WHAT YOU WILL DO:
How many lines in the records below contain the word "Kallamarina"? Answer with the number and nothing else.

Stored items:
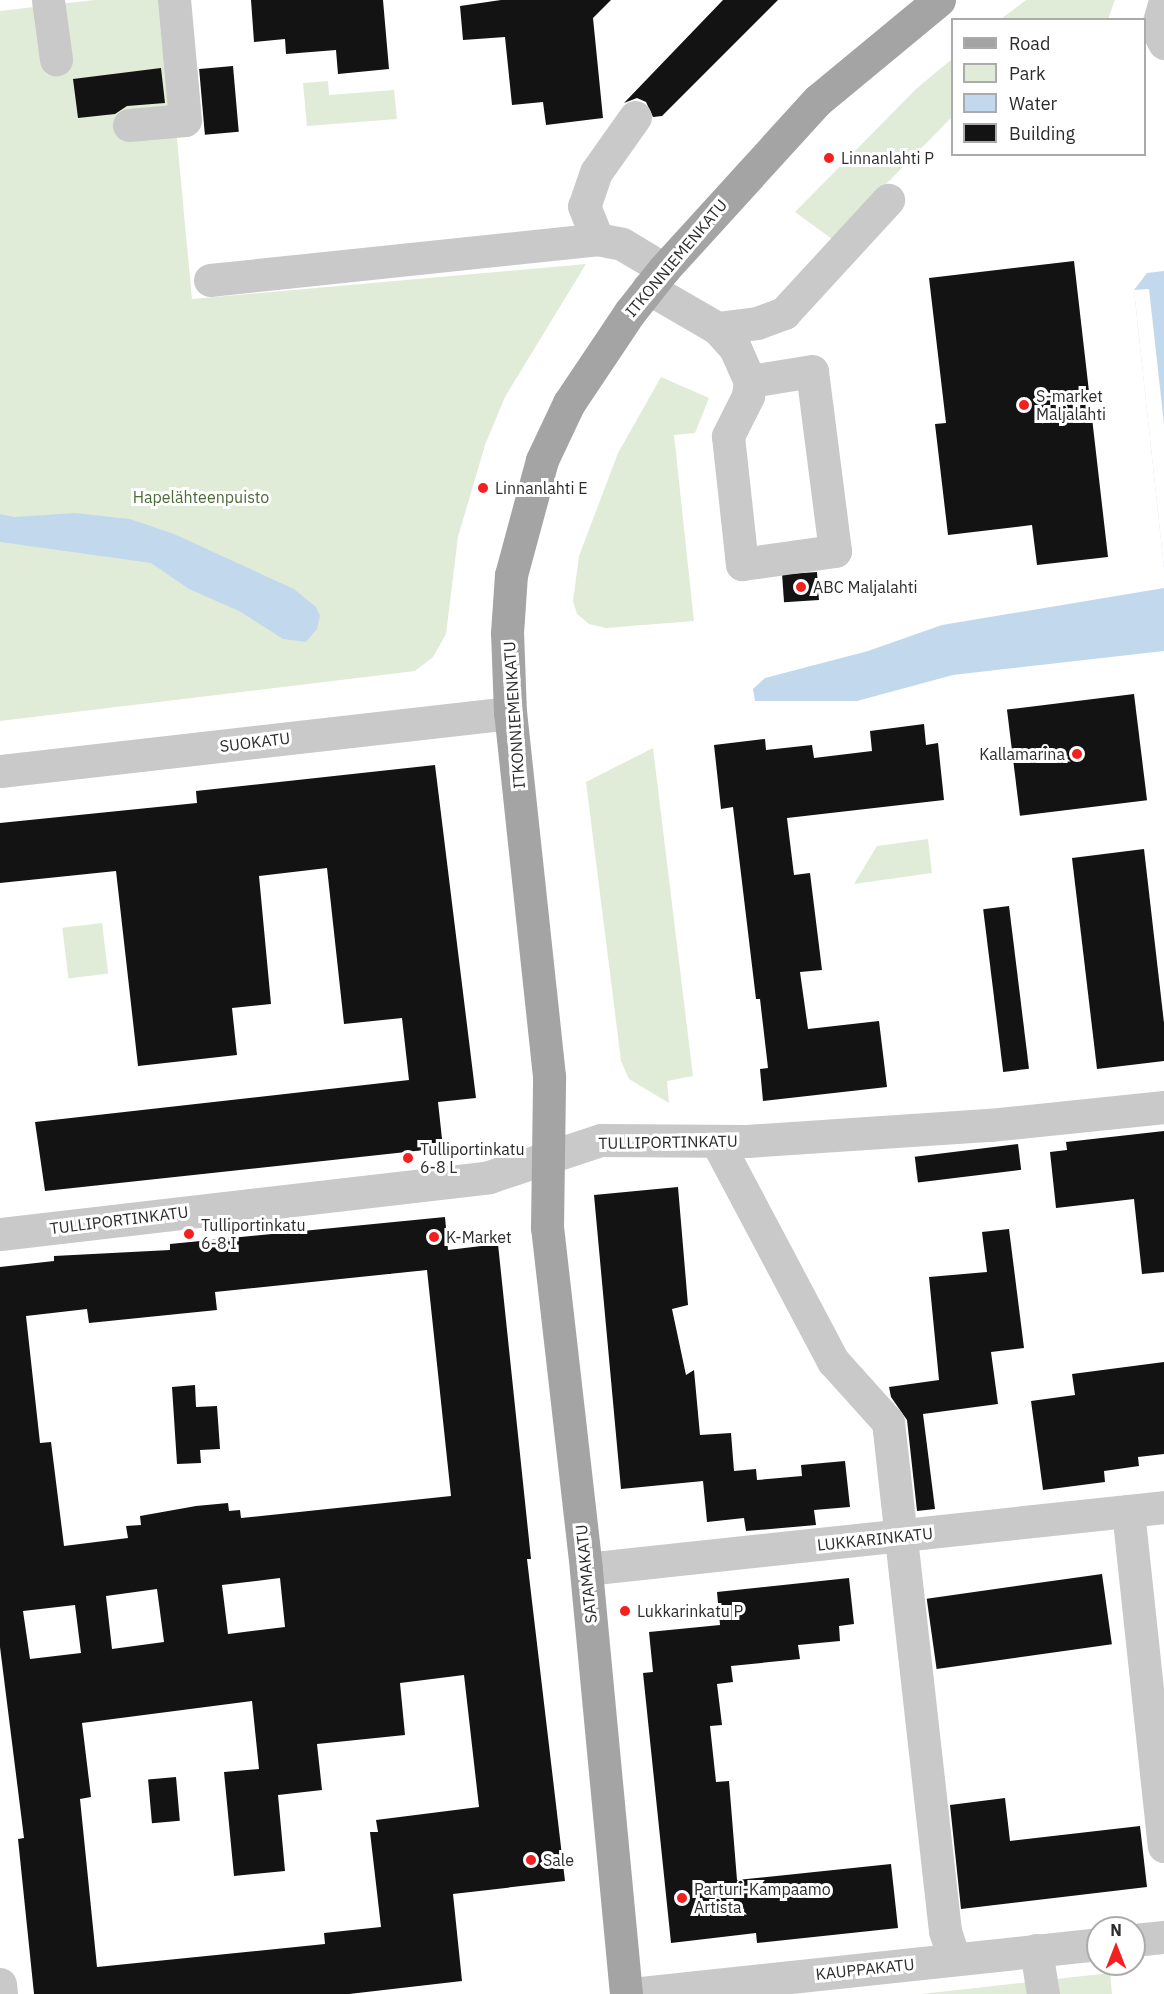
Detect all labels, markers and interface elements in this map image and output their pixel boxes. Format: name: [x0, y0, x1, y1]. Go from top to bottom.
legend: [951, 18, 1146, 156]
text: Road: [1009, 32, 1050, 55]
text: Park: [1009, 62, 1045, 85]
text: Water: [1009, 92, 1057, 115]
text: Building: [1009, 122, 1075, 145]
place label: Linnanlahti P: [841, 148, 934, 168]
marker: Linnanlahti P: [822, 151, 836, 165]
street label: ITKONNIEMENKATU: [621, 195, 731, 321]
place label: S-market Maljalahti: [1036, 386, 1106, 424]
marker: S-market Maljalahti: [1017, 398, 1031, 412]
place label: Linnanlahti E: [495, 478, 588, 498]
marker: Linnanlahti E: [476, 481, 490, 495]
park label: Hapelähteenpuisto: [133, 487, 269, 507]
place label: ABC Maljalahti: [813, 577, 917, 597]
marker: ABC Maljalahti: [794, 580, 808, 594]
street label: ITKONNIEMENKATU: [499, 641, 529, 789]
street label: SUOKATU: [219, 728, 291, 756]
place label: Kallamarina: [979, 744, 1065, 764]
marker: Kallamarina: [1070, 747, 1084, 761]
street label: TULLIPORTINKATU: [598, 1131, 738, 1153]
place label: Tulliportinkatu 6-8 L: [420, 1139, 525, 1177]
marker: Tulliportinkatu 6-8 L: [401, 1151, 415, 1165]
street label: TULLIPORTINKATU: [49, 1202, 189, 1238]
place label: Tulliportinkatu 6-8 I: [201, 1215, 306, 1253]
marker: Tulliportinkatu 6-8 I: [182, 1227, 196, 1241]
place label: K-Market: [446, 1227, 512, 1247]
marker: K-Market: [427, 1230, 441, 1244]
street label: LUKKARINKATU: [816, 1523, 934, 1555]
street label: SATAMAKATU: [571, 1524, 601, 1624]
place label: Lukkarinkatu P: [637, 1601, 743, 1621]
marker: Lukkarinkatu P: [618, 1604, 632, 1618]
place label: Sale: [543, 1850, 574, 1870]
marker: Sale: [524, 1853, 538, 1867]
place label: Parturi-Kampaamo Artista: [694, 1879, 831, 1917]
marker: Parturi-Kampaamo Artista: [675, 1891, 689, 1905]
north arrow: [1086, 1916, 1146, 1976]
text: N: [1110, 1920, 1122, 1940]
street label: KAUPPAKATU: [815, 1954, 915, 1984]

TASK RESPONSE:
2